A leading judge President Trump considered nominating to the Supreme Court last year is praising Justice Clarence Thomas' disagreements with Justice Antonin Scalia for strengthening the "legitimacy" of originalist philosophy.
Federal appeals court Judge William Pryor, who Trump included on his Supreme Court short lists, wrote a Yale Law Journal article in which he highlighted Thomas' contribution to the law through his clashes with Scalia. Pryor lauded Scalia's "scholarly output, outsized personality, and zealous advocacy on behalf of originalism," but added, "if Justice Scalia bore significant responsibility for advancing the popular understanding of originalism, then Justice Thomas deserves singular credit for strengthening the case for its legitimacy."
Thomas deserves recognition for legitimizing originalism for two reasons, the 11th Circuit judge wrote. First, Thomas' originalist voice, alongside Scalia's, made it "impossible for lawyers and judges to ignore originalist arguments." Secondly, Thomas propelled originalism through conflict with Scalia.
"By disagreeing with Justice Scalia on originalist grounds, Justice Thomas has made clear that originalism is not a political tool for reaching 'conservative' results," Pryor wrote. "Although no methodology is immune from abuse, Justice Thomas's opinions have established that the advantage of originalism is not that it provides a foolproof method for arriving at uniform results, but that it offers neutral principles suitable for a judiciary in a democratic republic with separated powers. By engaging in debates with Justice Scalia, Justice Thomas has focused our attention on the neutral materials in law — text and history — and weakened the criticism that originalism is results oriented."
Thomas' work has served to help provide "discipline" to legal debates, Pryor wrote for the Yale Law Journal's newly released collection of essays commemorating the 25th anniversary of Thomas' appointment to the Supreme Court. Thomas received his law degree from Yale in 1974.
Ultimately, Pryor said he thinks that Thomas did something to advance the philosophy of originalism that no other jurist had the capability of doing.

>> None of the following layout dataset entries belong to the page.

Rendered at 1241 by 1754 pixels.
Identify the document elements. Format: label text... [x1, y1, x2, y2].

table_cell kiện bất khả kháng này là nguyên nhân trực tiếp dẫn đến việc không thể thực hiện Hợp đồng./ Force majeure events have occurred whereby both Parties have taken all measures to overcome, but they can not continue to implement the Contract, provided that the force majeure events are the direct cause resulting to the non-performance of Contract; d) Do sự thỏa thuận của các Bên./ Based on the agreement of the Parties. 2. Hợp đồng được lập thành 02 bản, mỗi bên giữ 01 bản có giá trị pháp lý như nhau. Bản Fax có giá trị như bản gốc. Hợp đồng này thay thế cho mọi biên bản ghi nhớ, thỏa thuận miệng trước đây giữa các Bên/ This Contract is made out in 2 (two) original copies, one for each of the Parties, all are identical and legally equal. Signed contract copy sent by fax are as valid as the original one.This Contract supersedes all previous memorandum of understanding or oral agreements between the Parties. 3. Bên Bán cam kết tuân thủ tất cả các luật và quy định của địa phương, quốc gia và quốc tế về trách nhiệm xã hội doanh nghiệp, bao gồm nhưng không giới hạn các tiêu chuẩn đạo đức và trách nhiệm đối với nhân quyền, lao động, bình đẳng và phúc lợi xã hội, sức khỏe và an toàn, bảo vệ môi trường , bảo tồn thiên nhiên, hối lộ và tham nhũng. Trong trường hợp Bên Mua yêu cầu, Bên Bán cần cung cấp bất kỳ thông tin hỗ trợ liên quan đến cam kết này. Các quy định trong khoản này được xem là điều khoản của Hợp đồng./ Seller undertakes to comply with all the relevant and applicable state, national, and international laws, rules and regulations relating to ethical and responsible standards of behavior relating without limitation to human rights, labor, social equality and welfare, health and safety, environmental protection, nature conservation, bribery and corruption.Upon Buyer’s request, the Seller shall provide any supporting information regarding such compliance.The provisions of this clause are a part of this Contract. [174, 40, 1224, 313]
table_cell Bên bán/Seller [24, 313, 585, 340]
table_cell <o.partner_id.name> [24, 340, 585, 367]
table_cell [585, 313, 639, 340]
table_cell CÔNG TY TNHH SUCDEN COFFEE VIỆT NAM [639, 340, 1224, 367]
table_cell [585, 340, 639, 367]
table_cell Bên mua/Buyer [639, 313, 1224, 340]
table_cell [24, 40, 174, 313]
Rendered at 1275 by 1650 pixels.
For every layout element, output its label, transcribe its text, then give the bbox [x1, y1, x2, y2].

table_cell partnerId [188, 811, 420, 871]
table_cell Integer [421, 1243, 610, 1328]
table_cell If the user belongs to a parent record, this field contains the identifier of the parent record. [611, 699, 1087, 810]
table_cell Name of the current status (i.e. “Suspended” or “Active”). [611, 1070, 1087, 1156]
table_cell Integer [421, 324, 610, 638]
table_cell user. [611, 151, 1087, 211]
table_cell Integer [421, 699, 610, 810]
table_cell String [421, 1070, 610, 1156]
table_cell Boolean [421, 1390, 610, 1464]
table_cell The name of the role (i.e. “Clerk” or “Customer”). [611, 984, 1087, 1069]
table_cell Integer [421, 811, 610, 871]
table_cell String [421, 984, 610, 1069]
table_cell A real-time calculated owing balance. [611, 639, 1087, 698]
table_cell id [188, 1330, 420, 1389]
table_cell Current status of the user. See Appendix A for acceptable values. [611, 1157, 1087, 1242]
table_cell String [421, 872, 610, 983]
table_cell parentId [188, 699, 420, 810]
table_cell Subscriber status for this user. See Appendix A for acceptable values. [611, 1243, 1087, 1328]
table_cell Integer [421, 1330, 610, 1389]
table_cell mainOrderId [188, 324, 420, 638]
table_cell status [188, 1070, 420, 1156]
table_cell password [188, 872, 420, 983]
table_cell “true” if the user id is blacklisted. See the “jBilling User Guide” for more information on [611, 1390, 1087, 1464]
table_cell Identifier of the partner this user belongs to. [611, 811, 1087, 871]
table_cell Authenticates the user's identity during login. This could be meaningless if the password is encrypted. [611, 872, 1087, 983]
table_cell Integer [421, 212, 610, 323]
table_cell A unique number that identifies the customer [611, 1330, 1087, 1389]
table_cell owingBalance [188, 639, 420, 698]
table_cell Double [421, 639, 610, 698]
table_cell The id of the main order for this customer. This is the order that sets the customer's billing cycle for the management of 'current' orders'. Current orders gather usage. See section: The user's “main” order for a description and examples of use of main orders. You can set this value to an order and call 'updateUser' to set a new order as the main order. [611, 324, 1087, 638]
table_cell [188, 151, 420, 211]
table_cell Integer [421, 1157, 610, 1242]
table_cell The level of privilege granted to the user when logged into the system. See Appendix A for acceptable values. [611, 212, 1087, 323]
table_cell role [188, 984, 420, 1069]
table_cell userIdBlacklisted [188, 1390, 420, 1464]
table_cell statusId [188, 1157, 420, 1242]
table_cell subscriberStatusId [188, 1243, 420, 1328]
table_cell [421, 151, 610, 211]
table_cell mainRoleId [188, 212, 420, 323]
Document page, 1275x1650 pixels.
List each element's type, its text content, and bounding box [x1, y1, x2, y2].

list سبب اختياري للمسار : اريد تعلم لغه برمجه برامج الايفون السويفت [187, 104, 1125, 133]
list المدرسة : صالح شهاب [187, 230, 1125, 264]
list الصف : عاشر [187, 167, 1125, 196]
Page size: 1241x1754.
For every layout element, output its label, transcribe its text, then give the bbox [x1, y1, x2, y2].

"By leading, joining and occasionally challenging Justice Scalia, Justice Thomas, over the last quarter of a century, has accomplished what no originalist by himself could: through principled adjudication, proving that the legitimacy of originalism can be an objective methodology for adjudication," Pryor wrote. "His contributions have increased respect for originalism exponentially and made its vocabulary a staple of constitutional adjudication. And for those contributions, all originalists owe him a debt of gratitude."